Tendulkar that day was an altogether different business. Sometimes perhaps he is too beautiful for his own good.
This struck me while watching Tiger Woods on the final day of the Masters. On Saturday, the second last day, he was spectacular: he had to catch up with the field, so he made the shots, producing another of his charges that would embarrass a horse cavalry.
On Sunday, the final, he was spectacular again. But in a contrasting manner. He could have come out again, high on adrenaline, ego swollen, and attempted to blitz the field, tame the course, shoot the lowest score ever.
Instead, he played like an accountant: safe, precise, controlled. It sounds easy, but there is a genius to it. It means an absence of errors.
Said Retief Goosen: "You just know Tiger is not going to make any big mistakes."

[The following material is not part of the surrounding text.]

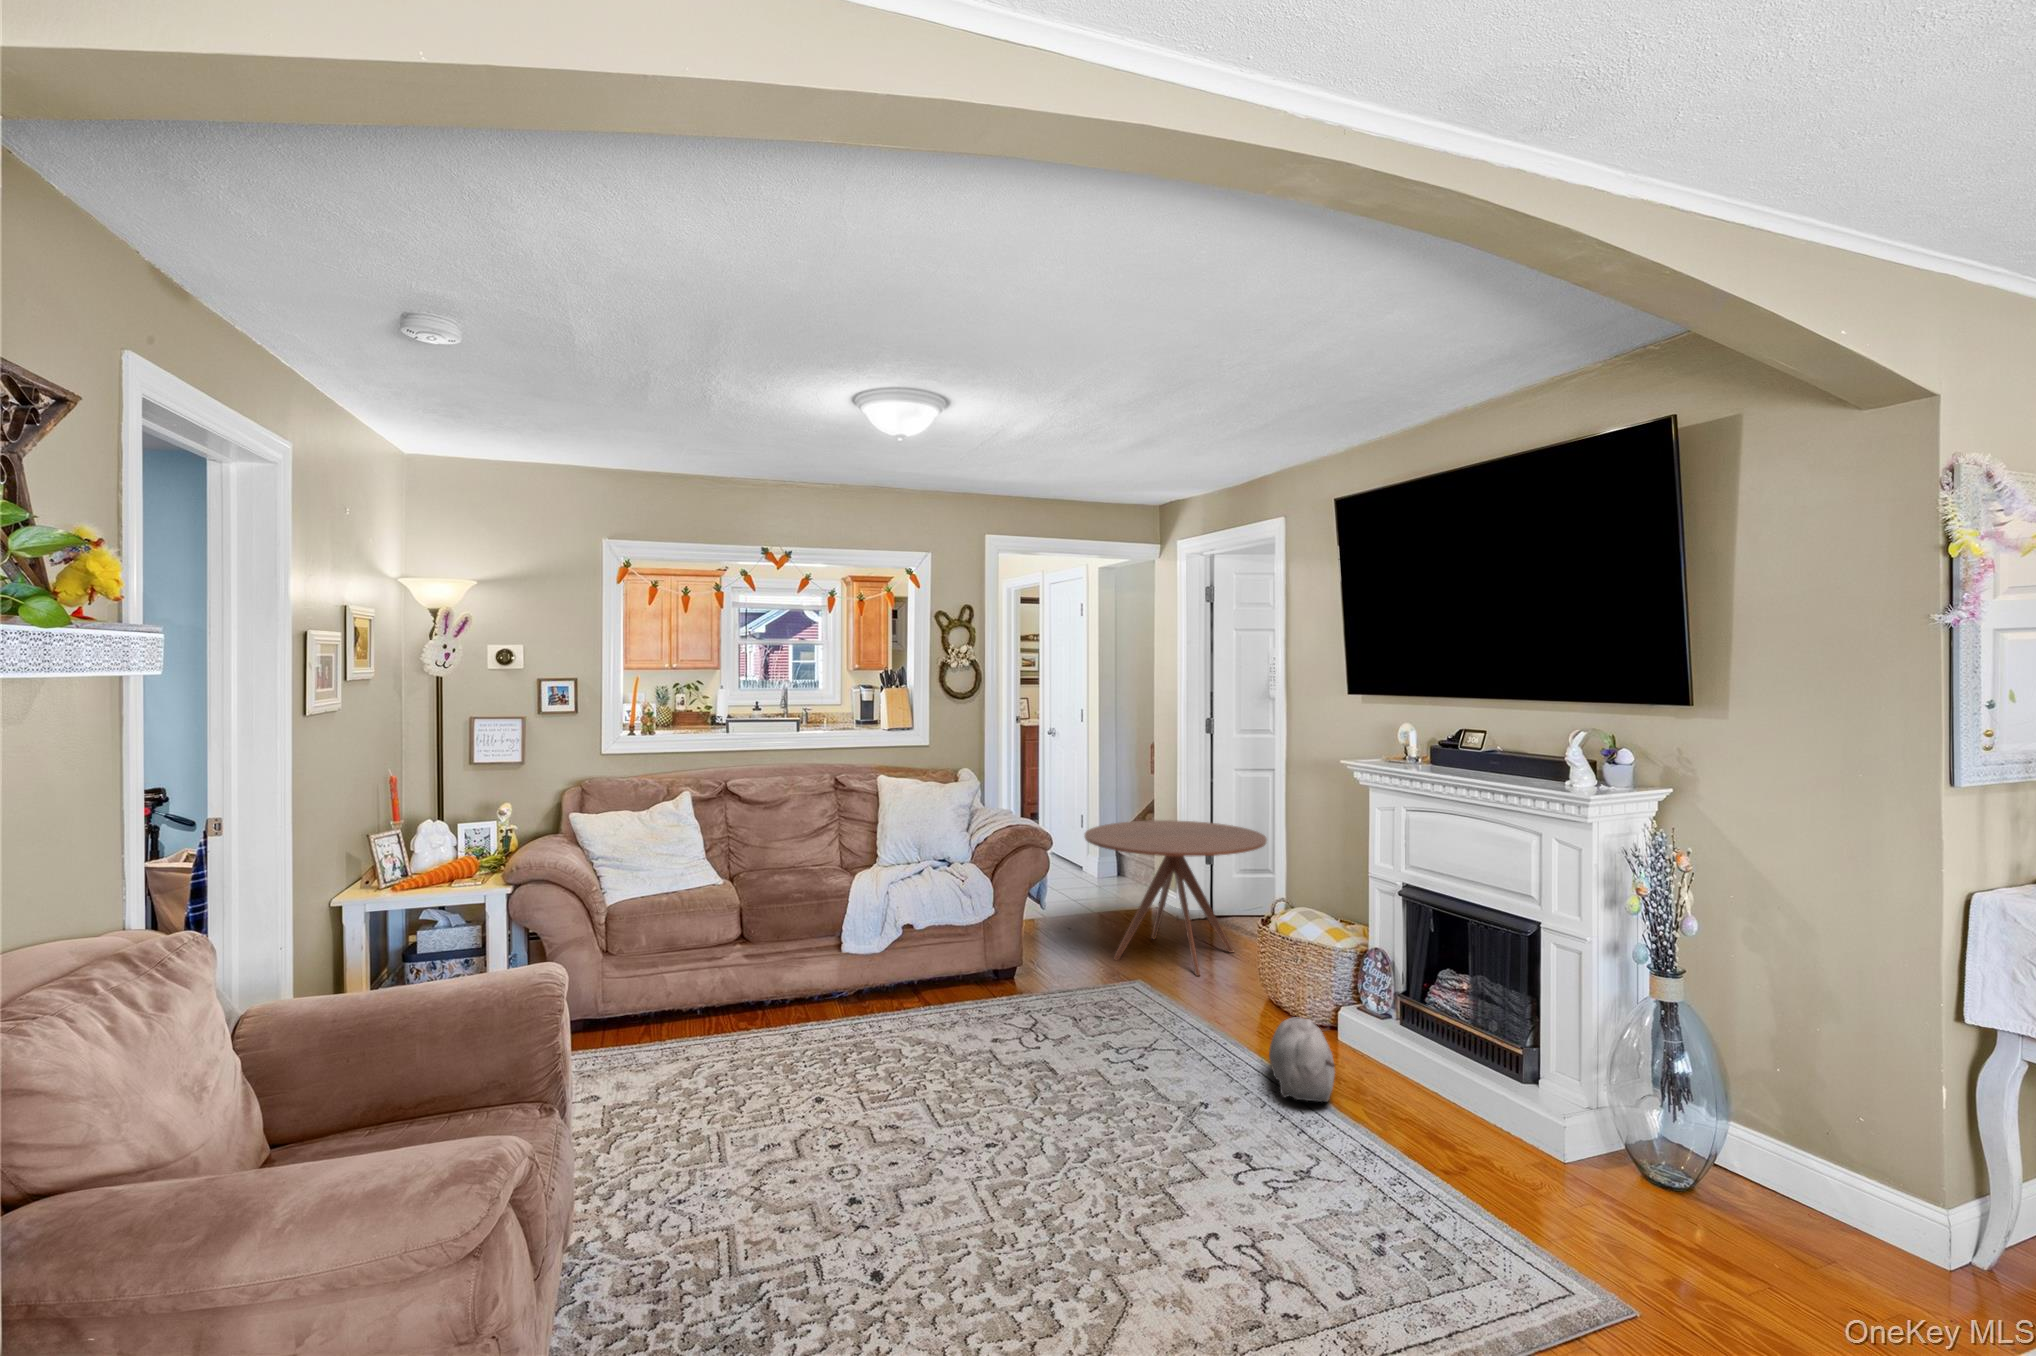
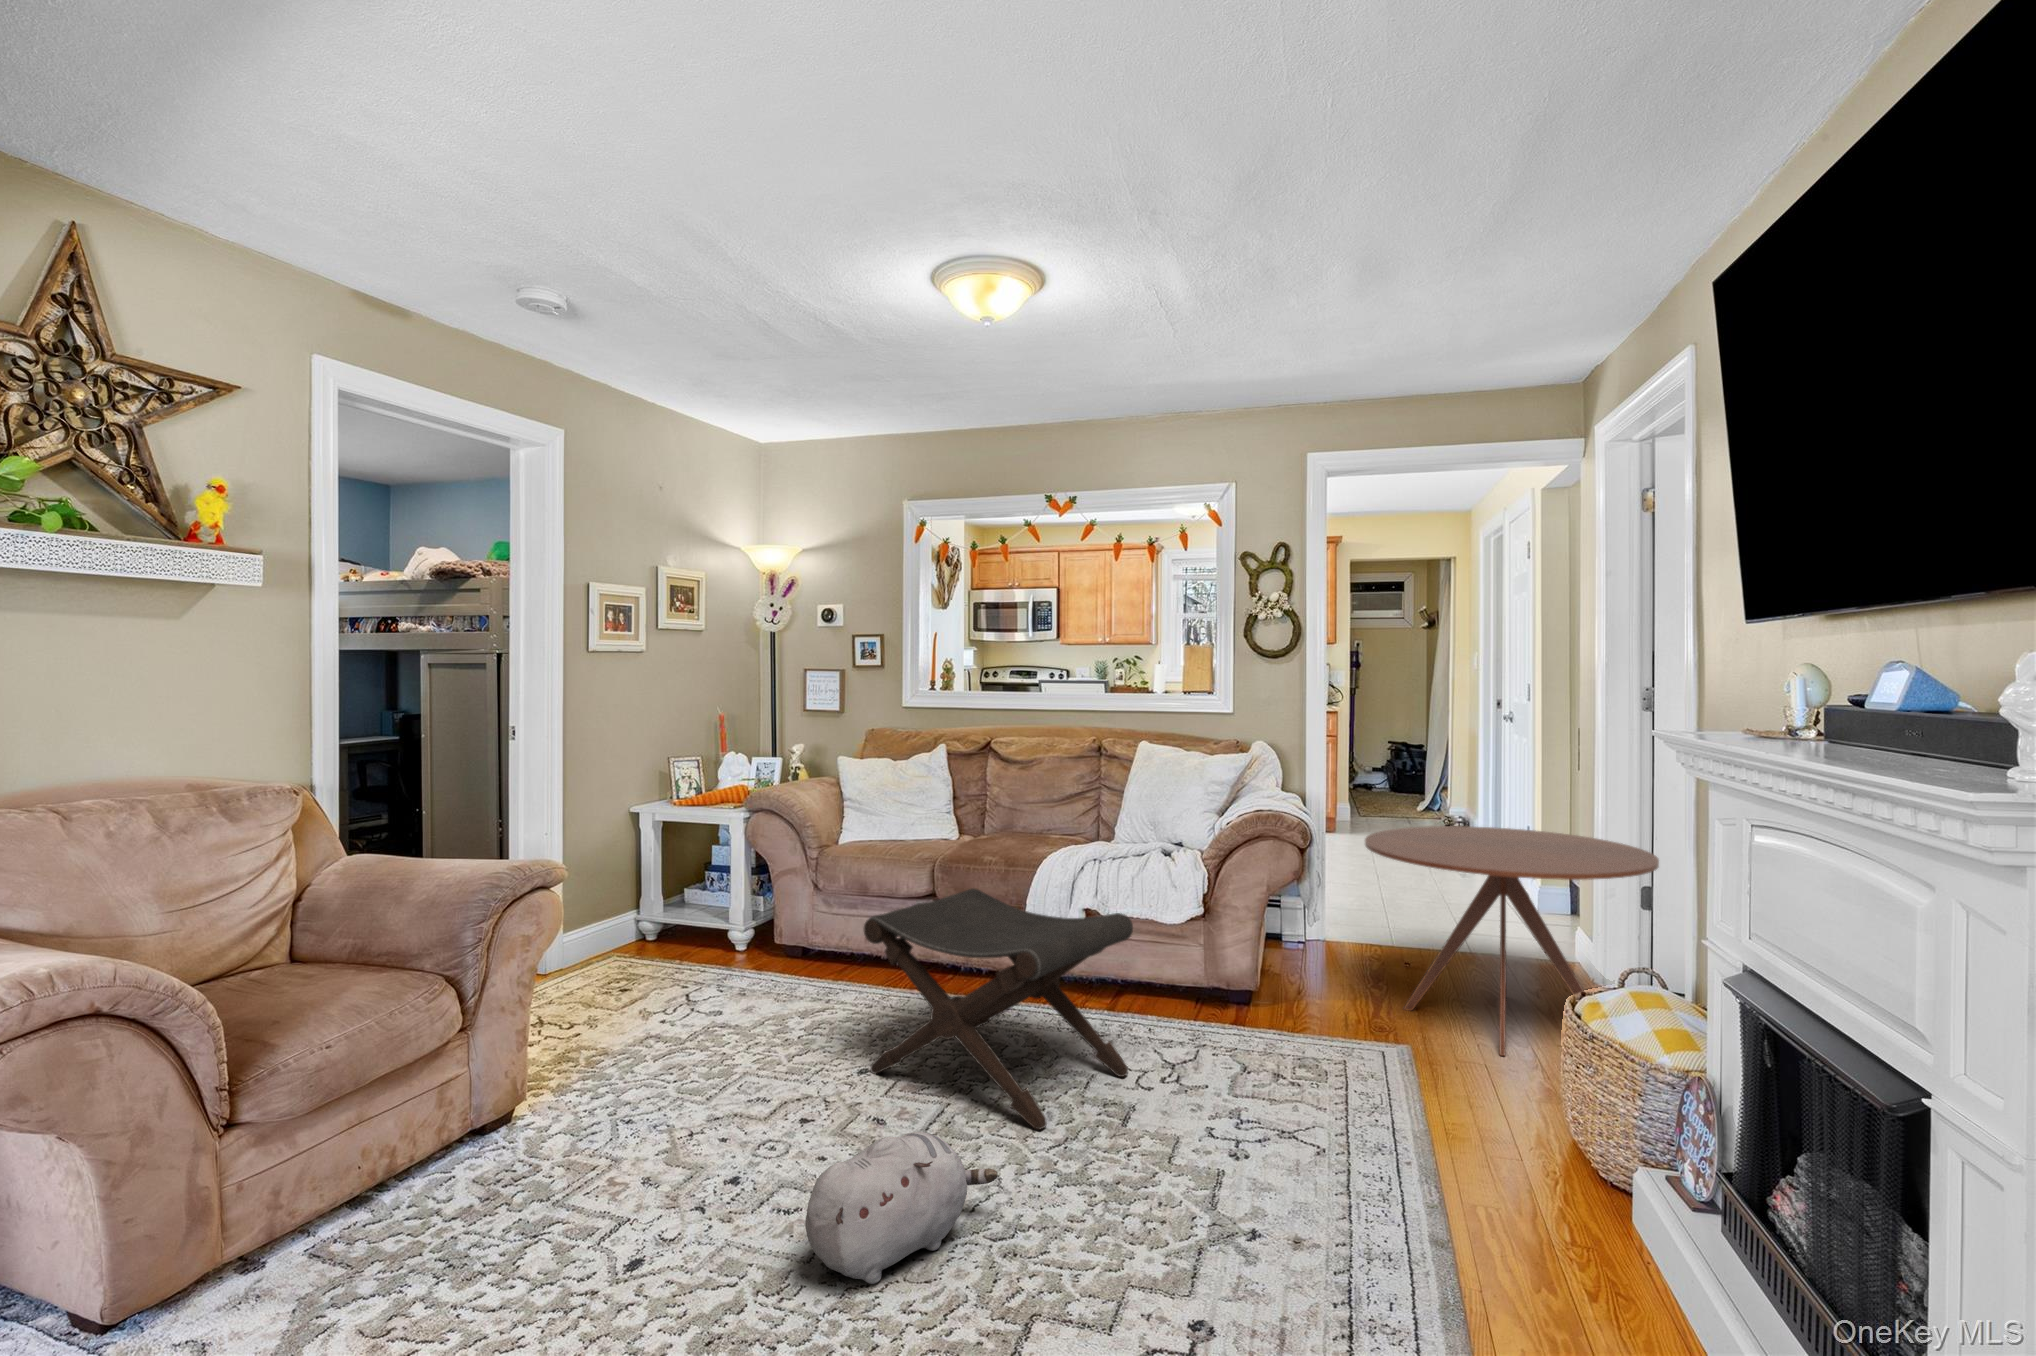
footstool: none [831,923,1028,1105] -> present [864,888,1133,1130]
plush toy: present [1269,1017,1335,1102] -> present [805,1132,998,1284]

Simply put, Tiger recognised the moment and played accordingly. Tendulkar did not. If anything, he was almost predictable. He flayed the attack, dismissed the bowlers, recovered some initiative, had a nation exhaling in wonder and inevitably made a mistake. It was an innings spectacular but short, pretty but pithy.
Tendulkar, unlike Dravid, has the necessary repertoire: he can attack and defend with equal felicity. But some days risk is more acceptable than others, some days you push the envelope and others you don't. And some days it makes more sense to play like an accountant. Tendulkar always leaves a memory, but sometimes not an impact.
It may seem impertinent to censure Tendulkar for scoring 79; it may seem unfair to ask him to come out and score again and again.
But that's the measure of greatness. To perform, and especially when it matters. Tiger does it, every major: if he doesn't win, he's somewhere in contention. Sampras did it, Jordan did it. Tendulkar, although in a more complicated team sport, may not be that gifted, but he's good enough not to just recognise the moment but to respond to it. Mostly he does it, that day he didn't.
Irrespective of what happens in the rest of the tour, in the first Test Rahul Dravid was the best player he could be. Sachin Tendulkar was not. It's time we learnt how to tell the difference. We appreciate Tendulkar for what he is; it's a courtesy we need to extend to Dravid.